TEXT SHOWN:

┌──

The back the way we came, East – Southeast

As we came up to the saddle between mountains, the most spectacular view starting coming into play

Coming to the pass

Coming to the pass

We also now figured out it was Meadow Mountain on our right. In the trail descriptions I could find it is often suggested to hit Meadow Mountain for an extra .6 miles round trip and an extra 400 foot elevation gain and then go onto to St. Vrain Mountain. I had decided that if we had time and stamina we would try this addition on the way back but our main goal was St. Vrain Mountain, mostly because I had read there is no defined path up Meadow Mountain that it would require a lot of bouldering. Somehow I missed that St. Vrain mountain was exactly the same only more than twice the height and distance to cover.

As we passed Meadow Mountain and got to the border of the Rocky Mountain National Park, it was hard not to constantly stare at the amazing beauty of the massive mountains to our right; Longs Peak, Mt. Meeker and Lady Washington as well as the beautiful flowers all along the path, small but plentiful!

Meadow Mountain Behind us.

Meadow Mountain Behind us.

Rocky Mountain National Park Border

Rocky Mountain National Park Border

Us at the border sign very excited about the hike so far.

Us at the border sign very excited about the hike so far.

View from higher up on the pass trail.

View from higher up on the pass trail.

The trail goes from Meadow Mountain over to St. Vrain and at a nice easy incline, when we got to the last the snow field before the final climb the amount of snow and water was amazing. It was not unlike a marsh, Aaron randomly put his pole in a little pool of water only to watch it go down a couple of feet. It was a bit of a shock and really struck home how much we have left to learn about hiking in Colorado.

We followed one pair of hikers through the last snowfield to the base of the summit climb. We saw one lone hiker making his own path down and a couple of snowboarders getting in a run down the large snowfield on the East face of St. Vrain Mountain, all going via different routes. As we approached the end of the snow field, no path was discernible and so Aaron kept the couple a bit head in view and tried to follow where it looked like they might have gone.

Approaching the Boulder field.  It is already pretty steep.

└──

RECORDS SUPPLIED:
┌──

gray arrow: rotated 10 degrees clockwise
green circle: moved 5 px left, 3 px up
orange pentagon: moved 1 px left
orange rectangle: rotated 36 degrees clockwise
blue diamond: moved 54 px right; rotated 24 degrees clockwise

└──

WHAT TO DO:
1. In the hiking account, reproduce the passage that runs from "As we passed" to "small but plentiful!".
2. Answer these questions using the hiking account.
(a) How much extra round-trip distance does the Meadow Mountain addition add?
(b) Which three mountains are named as the massive mountains to the right near the Rocky Mountain National Park border?
(c) What happened when Aaron put his pole in a little pool of water?

LIST OF SOLUTIONS:
1.
As we passed Meadow Mountain and got to the border of the Rocky Mountain National Park, it was hard not to constantly stare at the amazing beauty of the massive mountains to our right; Longs Peak, Mt. Meeker and Lady Washington as well as the beautiful flowers all along the path, small but plentiful!

2.
(a) An extra .6 miles round trip.
(b) Longs Peak, Mt. Meeker and Lady Washington.
(c) The pole went down a couple of feet.